The mobile blueprint was developed by NRF's Mobile Blueprint Committee, chaired by Richard Mader, Executive Director of ARTS; with Vice Chairs from Oracle, Smart Card Alliance and CellPoint Mobile. More than 30 companies representing a diverse group of retailers, service providers, and leading mobile association partners contributed to the blueprint.
Interactive Future of Food
Shoppers will be looking for their smartphones to help them make smart decisions about food in the store, according to a study by Latitude called ‘The Interactive Future of Food.”
The study collected and analyzed data from about 100 people who talked about needing more information while grocery shopping. The goal of the study was to learn how technology could be applied in innovative ways to help people access food information at the moment of purchase, to assist good decision-making, and create a more intelligent store experience.
More than half (56%) of study participants expressed a need for more product information such as health, food origins, organic vs. non-organic, farming practices, food safety or ingredient details, while 31% requested information about location in store, price and inventory status.
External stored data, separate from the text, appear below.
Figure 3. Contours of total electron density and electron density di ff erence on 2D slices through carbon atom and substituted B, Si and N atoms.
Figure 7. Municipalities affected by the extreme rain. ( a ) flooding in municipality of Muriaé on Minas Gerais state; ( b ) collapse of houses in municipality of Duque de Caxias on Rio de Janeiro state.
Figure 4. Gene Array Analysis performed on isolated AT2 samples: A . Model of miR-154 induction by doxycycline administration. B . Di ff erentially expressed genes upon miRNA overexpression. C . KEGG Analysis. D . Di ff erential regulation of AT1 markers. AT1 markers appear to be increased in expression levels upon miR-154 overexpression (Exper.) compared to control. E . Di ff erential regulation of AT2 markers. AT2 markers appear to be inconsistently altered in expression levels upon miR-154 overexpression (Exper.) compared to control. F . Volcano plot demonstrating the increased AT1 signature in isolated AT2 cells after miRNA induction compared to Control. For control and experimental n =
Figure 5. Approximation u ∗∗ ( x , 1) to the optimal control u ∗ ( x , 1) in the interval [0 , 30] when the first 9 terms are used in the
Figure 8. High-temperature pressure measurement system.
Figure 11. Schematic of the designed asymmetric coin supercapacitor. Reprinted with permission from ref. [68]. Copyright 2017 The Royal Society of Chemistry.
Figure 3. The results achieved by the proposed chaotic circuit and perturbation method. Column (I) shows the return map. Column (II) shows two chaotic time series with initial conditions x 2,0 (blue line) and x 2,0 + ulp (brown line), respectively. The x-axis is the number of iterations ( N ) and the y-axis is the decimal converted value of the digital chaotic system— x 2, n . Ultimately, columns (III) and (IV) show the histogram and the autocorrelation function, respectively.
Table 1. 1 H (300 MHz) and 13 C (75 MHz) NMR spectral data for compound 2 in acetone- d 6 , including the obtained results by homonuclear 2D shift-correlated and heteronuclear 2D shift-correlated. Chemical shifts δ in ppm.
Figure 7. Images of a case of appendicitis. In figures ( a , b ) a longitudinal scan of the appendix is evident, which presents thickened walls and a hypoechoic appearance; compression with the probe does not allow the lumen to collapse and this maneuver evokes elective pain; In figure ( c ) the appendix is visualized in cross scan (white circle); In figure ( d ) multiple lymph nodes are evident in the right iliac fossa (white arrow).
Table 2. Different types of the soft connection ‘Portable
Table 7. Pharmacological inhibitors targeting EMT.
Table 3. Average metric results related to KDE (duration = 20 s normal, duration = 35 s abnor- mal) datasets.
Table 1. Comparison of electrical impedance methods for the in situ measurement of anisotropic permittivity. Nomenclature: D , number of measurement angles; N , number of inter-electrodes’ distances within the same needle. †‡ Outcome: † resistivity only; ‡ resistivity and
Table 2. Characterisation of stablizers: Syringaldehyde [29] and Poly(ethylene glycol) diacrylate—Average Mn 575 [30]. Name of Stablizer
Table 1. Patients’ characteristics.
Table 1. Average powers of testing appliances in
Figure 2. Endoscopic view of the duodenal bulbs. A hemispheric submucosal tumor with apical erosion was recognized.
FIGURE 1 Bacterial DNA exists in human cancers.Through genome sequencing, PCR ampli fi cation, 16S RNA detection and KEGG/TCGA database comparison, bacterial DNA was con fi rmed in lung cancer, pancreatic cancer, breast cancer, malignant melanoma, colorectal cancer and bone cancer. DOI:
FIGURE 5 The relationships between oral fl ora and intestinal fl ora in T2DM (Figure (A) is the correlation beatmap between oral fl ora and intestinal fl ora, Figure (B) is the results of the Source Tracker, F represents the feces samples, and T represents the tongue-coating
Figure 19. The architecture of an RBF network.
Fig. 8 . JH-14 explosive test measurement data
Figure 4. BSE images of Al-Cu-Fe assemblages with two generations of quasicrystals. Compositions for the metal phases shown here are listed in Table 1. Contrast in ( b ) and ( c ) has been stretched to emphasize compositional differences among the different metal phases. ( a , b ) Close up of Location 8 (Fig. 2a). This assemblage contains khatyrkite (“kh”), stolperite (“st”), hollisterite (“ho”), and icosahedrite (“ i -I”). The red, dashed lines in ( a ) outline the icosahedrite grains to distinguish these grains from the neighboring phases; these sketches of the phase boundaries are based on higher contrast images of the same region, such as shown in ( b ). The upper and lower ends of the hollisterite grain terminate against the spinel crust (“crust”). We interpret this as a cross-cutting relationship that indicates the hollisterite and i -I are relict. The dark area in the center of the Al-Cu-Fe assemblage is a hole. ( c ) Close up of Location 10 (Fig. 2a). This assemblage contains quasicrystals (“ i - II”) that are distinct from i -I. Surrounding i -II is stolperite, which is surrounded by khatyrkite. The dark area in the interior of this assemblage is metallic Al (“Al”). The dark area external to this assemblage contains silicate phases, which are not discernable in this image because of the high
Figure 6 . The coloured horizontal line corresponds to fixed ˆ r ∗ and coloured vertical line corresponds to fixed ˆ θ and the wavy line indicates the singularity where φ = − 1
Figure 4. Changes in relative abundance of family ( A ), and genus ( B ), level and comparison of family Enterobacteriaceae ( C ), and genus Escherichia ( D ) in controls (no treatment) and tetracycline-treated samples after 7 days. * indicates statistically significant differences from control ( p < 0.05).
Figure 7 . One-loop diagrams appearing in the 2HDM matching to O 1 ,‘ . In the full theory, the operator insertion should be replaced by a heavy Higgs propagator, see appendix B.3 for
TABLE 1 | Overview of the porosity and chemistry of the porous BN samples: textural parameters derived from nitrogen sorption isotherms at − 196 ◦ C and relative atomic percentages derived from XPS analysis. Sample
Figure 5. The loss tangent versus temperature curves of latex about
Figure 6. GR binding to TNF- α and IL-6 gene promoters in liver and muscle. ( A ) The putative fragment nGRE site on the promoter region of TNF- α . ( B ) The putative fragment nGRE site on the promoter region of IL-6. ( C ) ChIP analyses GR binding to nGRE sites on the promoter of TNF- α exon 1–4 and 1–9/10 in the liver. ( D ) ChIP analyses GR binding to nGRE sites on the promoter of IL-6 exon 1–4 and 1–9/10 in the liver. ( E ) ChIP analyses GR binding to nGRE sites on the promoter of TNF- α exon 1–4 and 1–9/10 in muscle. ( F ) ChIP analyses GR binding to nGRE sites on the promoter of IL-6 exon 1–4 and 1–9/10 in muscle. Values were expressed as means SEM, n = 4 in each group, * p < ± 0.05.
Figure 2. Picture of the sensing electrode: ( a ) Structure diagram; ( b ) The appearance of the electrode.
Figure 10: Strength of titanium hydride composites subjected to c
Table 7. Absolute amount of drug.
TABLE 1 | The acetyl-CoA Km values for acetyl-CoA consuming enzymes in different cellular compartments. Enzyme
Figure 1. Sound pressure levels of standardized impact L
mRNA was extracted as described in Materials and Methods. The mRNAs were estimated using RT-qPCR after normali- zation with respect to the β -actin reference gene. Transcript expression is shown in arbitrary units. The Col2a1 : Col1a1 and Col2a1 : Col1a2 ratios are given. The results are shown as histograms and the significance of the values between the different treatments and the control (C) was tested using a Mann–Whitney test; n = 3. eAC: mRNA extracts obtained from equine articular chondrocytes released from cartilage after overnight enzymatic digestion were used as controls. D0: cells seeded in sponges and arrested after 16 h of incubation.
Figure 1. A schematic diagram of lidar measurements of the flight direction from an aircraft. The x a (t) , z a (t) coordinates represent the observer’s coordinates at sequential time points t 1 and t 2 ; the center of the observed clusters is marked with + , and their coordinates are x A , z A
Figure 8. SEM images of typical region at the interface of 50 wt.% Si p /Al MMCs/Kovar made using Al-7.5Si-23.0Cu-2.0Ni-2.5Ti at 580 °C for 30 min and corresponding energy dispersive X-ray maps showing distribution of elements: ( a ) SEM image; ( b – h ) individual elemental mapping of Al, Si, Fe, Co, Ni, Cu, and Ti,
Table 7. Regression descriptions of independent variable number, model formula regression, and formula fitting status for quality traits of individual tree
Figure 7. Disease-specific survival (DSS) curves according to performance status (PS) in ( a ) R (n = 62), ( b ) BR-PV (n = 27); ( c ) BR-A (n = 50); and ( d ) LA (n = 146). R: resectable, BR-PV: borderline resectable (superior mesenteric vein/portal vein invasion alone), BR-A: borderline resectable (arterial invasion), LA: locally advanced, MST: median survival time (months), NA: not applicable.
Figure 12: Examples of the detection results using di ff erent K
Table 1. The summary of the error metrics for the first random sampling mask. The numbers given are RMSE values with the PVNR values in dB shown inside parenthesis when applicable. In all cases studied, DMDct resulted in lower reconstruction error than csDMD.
More than four of ten (43%) indicated a preference for smartphones while shopping to help then obtain information.
Vending Machines for Cosmetics?
Coinstar, the maker of DVD-vending and coin-counting machines installed at retail, may have its eye on developing vending machines for beauty and cosmetics brands.
Rumors in the industry indicate that the company is developing partnerships with beauty and cosmetics firms. The company needs to diversity from its Redbox Automated Retail movie-rental kiosks and its mature coin-counting business.
Mobile Phone Kiosks in Target
To enhance its presence in the mobile phone business, RadioShack will install “Bullseye Mobile” kiosks in most Target stores nationally by the middle of 2011.
Analysts say the electronics retailer is focusing on mobile as part of a wide initiative to revitalize its brand. It sells Apple iPhones and operates kiosks in Walmart’s Sam’s Club.